Coherent marine radar measurements of properties of ocean waves and currents

Marine radars offer the capability to image ocean wave propagation by virtue of repetitive coverage of the same scene. With a typical 1.25-s rotation period, ocean wave frequencies of 0.4 Hz can be measured unambiguously. Imaged areas of the order of ten square kilometers, allow the dynamics and kinematics of ocean wave fields to be measured with higher azimuthal resolution than traditional oceanographic instruments, such as buoys or pressure sensors. Using the dispersion relation for shallow waves in coastal regions, ocean wave spectra and bathymetry can be estimated using non-coherent marine radars. The derivation of wave height or wave height spectra from marine radar imagery has had some success by relating the radar echo intensity imagery of waves to wave height using an empirically derived modulation transfer function (MTF).

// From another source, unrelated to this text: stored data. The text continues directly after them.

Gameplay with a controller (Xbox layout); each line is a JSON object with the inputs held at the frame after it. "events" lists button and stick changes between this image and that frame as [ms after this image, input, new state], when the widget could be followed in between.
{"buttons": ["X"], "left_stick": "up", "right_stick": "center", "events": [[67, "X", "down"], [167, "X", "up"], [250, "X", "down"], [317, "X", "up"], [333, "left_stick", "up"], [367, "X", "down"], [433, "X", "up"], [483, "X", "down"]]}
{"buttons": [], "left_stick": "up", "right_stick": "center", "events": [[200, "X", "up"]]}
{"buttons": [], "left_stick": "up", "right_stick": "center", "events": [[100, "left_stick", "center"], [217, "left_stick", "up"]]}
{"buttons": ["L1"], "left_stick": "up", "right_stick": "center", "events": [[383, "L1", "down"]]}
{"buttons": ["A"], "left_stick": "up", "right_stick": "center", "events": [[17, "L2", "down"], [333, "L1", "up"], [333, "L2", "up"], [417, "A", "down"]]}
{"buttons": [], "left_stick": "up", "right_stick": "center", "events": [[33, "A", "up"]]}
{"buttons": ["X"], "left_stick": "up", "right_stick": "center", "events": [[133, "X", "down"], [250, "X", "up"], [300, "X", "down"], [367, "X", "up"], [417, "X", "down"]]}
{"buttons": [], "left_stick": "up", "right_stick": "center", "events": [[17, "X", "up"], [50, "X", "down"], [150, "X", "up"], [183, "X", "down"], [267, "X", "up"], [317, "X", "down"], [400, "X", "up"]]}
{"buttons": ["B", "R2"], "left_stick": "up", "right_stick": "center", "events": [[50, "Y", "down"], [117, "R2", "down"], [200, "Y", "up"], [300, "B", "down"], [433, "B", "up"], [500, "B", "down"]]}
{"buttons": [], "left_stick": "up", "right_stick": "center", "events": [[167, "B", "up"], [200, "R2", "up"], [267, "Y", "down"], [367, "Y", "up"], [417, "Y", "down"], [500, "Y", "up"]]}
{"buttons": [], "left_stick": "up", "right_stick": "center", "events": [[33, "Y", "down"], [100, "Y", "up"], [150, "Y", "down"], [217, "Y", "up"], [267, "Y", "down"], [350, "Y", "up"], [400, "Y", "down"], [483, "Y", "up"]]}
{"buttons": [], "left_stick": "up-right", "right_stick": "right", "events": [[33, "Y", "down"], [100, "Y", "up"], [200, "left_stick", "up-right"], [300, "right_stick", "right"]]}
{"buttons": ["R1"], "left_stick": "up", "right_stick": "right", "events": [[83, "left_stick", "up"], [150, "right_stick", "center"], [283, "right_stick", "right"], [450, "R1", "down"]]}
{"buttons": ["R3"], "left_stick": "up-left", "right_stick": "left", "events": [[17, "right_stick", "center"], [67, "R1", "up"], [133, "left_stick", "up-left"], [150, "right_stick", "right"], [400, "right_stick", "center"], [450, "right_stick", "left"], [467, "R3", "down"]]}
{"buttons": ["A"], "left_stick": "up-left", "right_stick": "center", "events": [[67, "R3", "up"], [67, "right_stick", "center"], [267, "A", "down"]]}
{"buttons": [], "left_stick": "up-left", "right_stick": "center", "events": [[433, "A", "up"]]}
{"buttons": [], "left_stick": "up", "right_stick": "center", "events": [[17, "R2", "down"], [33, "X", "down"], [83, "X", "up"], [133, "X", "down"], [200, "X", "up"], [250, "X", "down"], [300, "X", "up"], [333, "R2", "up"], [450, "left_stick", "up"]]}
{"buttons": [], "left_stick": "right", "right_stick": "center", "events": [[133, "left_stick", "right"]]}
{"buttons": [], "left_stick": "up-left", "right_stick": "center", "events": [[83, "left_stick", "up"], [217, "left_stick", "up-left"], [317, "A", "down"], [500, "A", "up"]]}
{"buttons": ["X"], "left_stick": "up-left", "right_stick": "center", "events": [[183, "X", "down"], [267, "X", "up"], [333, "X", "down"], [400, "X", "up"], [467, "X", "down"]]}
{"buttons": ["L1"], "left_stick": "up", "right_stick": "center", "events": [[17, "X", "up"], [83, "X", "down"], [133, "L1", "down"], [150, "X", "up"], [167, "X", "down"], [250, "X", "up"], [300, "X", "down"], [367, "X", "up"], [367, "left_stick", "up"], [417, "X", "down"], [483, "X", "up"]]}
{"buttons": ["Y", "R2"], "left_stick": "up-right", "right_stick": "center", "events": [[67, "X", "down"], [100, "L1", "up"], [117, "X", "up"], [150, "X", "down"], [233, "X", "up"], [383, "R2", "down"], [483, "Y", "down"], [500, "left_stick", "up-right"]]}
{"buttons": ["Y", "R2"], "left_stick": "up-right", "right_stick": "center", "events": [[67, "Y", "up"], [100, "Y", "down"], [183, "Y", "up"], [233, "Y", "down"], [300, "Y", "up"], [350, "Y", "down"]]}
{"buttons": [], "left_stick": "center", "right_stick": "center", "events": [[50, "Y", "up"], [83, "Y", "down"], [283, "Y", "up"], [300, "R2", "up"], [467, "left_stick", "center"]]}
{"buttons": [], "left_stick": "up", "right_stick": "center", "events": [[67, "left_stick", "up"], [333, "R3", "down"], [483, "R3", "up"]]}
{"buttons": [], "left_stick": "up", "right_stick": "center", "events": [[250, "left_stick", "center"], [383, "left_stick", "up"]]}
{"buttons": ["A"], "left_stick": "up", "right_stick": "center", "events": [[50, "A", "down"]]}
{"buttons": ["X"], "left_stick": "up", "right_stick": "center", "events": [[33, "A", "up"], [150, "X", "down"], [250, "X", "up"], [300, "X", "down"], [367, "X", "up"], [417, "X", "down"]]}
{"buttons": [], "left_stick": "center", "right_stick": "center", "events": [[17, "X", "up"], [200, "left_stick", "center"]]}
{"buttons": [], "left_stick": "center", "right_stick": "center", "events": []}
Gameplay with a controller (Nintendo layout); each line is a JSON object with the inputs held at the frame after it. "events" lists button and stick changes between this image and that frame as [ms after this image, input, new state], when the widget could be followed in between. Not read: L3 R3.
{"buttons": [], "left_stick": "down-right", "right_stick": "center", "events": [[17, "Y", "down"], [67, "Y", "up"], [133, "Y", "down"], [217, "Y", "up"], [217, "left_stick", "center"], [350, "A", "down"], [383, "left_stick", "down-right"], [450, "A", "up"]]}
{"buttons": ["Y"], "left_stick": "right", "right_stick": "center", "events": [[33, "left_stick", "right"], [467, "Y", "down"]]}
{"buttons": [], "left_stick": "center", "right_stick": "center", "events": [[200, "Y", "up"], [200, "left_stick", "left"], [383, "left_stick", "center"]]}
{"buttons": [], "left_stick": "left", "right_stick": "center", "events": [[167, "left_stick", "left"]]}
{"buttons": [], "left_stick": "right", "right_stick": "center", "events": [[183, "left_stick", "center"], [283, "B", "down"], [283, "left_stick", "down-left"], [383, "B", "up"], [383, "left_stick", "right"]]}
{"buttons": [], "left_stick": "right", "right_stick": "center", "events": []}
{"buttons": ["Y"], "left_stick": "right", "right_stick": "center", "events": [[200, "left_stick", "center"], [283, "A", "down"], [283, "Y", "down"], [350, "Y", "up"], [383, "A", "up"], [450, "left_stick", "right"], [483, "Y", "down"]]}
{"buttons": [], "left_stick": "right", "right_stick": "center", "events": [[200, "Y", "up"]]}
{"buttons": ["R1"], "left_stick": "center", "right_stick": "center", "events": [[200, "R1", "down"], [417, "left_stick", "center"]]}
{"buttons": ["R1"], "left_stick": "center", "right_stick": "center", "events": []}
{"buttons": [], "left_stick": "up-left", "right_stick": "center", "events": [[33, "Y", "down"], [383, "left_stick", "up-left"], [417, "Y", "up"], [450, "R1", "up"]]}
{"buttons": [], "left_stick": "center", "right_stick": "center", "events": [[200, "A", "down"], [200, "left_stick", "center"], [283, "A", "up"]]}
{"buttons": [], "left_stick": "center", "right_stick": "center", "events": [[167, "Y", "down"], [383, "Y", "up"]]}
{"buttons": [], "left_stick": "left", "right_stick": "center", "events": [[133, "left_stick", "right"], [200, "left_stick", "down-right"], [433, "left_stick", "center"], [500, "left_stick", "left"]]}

More recently, using a radar scattering model´s dependence of the radar scattering cross section on long wave slope, good results are reported in deep water for shipboard experiments, where winds and waves are typically in the same direction. However, in coastal waters, offshore winds blowing in a direction other than that of the incoming wave field can produces enhanced roughness on the front face of waves, resulting in a modulation of the radar wave field image that is not wave height dependent. A coherent radar can overcome these limitations using the direct measurement of the radial component of orbital wave velocity, accounting for Bragg scatter velocity. Radial orbital velocity will maximize and minimize at similar locations on long wave profiles as do radar echo intensity, so wave patterns should look very similar for the two. Thus, analysis methods similar to those used in non-coherent radar studies should be applicable to coherent radar data as well. We present recent experimental results on the retrieval of coastal ocean wave and current properties due to a storm over the Outer Banks of North Carolina in November of 2009.